TRPA1 in ischemic cardiovascular disease (Resubmission)

Cardiovascular disease represents the leading cause of death in developed countries and can inflict serious complications in non-fatal cases. In acute myocardial infarction, the blood supply to the cardiac muscle is interrupted. Timely restoration of blood supply (reperfusion) reduces the occurrence of acute heart failure. Reperfusion is necessary to save tissue, but it is the reperfusion during which cellular stress and death occurs. Therefore, an aim addressed here is to limit the cell damage during ischemia/reperfusion. We hypothesize that the same channel in the cell membrane detects but also contributes to the caused damage. This channel, called TRPA1, is found in nervous tissue, but also in the active cells of the heart, where its role is unclear. The channel is activated by a variety of substances which arise during the time without blood supply and immediately thereafter. Thus, TRPA1 could be an important sensor for myocardial infarctions. However, activation of the channel admits further calcium to cells of the heart, which could worsen the inflicted damage. In this respect, in the acute situation, inhibition of TRPA1 is expected to limit damage. However, the channel can also activate protective mechanisms, and can be reduced in relevance by prior activation, which is why activation of the channel at the right time and location might also be a beneficial option to be considered. In this respect, preplanned cardiac surgery should be considered, where, in contrast to unexpected events, such therapy could be used with a preplanned schedule ahead. The project will investigate crosstalk between nerve cells and the heart in case of a cardiac event. A particular focus will be given to diabetic conditions, where the nervous system is at least partially damaged. In summary, the project will clarify the role of TRPA1 in cardiac ischemia, and explore potential therapeutic applications, as we consider it an attractive drug target in cardiovascular disease.

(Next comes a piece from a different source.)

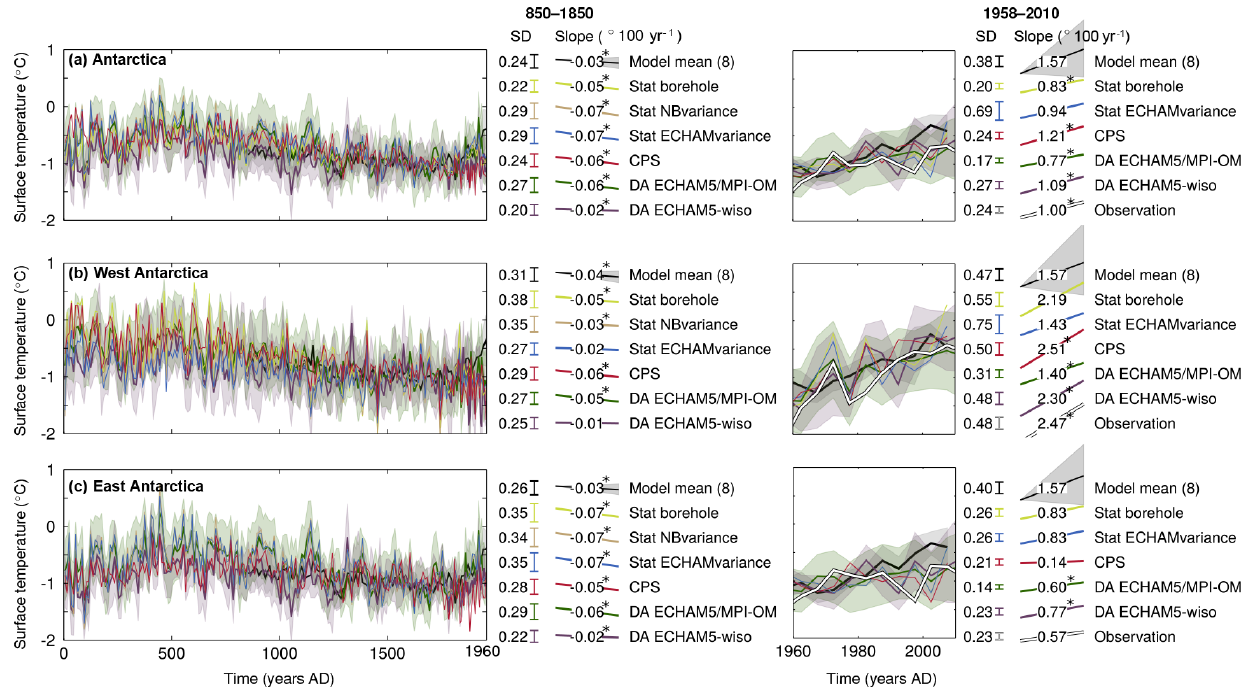
Figure 8. Changes in 10- (left panels) and 5-year averaged (right panels) simulated and reconstructed surface temperature over the 0– 2000CE period over (a) Antarctica, (b) West Antarctica and (c) East Antarctica. The model mean and ± one standard deviation of the individual simulations are shown in black and shaded gray, respectively; the statistical reconstructions of Stenni et al. (2017) are shown in yellow, beige and blue. Stat NBvariance uses a temperature scaling based on the temperature observations of Nicolas and Bromwich (2014) over the 1960–2010CE period (see Sect. 2.5 for more information), Stat ECHAMvariance uses a temperature scaling based on the simulated δ 18 O–temperature link in a ECHAM5-wiso simulation over the 1979–2013CE period (Goursaud et al., 2018), and Stat borehole also uses a scaling based on the simulated δ 18 O–temperature link in ECHAM5-wiso, but the WAIS region is adjusted to match the temperature trend between 1000 and 1600CE based on borehole temperature measurements from Orsi et al. (2012). The data assimilation reconstructions based on the ECHAM5/MPI-OM and ECHAM5-wiso model ensembles are shown in green and violet, respectively. The uncertainty of the data assimilation-based reconstructions is shown using colored shading ( ± 1 standard deviation of the model particles scaled by their weight around the mean). The reconstructions based on instrumental records (Nicolas and Bromwich, 2014) are shown using a white line (in the right panels only). The reference period is 1500–1800CE for the left panels, and 1960–1990CE for the right panels. The standard deviation and the slopes of the series (in ◦ C/100 years) are shown for the 850–1850CE (or overlap period) and 1958–2010CE periods; slopes proportional to the numbers are also displayed. When the trends are significantly different from zero according to F -tests ( p < 0 . 05), the slope values are followed by an asterisk ( ∗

The whole project has developed into four completed lines of research, which are each reflected by their dedicated paper: Paper 1 investigated the TRPA1 ion channel, which is known to respond to various stimuli, in heart cells (cardiomyocytes). TRPA1 is present in very low amounts in these cells, making its functional role negligible. Despite previous studies suggesting some activity, the authors conclude that TRPA1 does not significantly influence heart cell behavior. This was verified by various techniques, including RNA analysis and calcium imaging, to support their findings. Overall, the study suggests that TRPA1 is not functionally relevant in cardiomyocytes, contrasting with its more prominent role in other cell types like sensory neurons. Paper 2 investigated the role of the TRPA1 ion channel in myocardial infarction, a condition where blood flow to the heart is blocked. Although TRPA1 activation on neurons might influence heart cell survival and damage during this event, the in vivo experiments to measure heart injury and cell survival after lack of and restoration of blood flow suggest at best a limited role of targeting TRPA1. Therefore, it is questionable whether this could offer new treatment options to protect the heart during heart attacks or improving recovery and reducing damage to heart tissue. Paper 3 investigates the ability to detect the TRPA1 channel in tissue. Given that all publicly available antibodies are questionable, we turned to a technique called RNAscope to visualize TRPA1's RNA in specific cells. This was compared to the ground truth of function, provided by functional responses measured through calcium imaging. RNAscope clearly shows a positive correlation to the functional response, however, the association is not as high as expected. The study helps to decide which technique should be used for further investigations. Paper 4 is a study on ischemia-reperfusion injury, in which a new model was established. This demonstrates that neurons secrete factors into fluid, which can be transferred to heart cells and protect them. When exposed to ischemia, the conditioned supernatant from sensory neurons increased the tolerance of heart muscle cells to ischemia and reperfusion. The protective effect persisted even after removal of extracellular vesicles and exposure to protease activity. This research sheds light on potential mechanisms for improving cardiomyocyte survival during heart-related stress.